◆ Assigned task ◆
Copy all of the rows below character for character, keeping each line on its own line.

◆ Source information ◆
#####

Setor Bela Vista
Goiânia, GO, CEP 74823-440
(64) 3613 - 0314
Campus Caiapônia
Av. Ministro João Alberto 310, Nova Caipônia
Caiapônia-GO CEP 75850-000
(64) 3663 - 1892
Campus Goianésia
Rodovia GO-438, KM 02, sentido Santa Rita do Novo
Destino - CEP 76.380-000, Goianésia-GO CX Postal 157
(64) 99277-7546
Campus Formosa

#####

◆ Result for this exercise ◆
Setor Bela Vista
Goiânia, GO, CEP 74823-440
(64) 3613 - 0314
Campus Caiapônia
Av. Ministro João Alberto 310, Nova Caipônia
Caiapônia-GO CEP 75850-000
(64) 3663 - 1892
Campus Goianésia
Rodovia GO-438, KM 02, sentido Santa Rita do Novo
Destino - CEP 76.380-000, Goianésia-GO CX Postal 157
(64) 99277-7546
Campus Formosa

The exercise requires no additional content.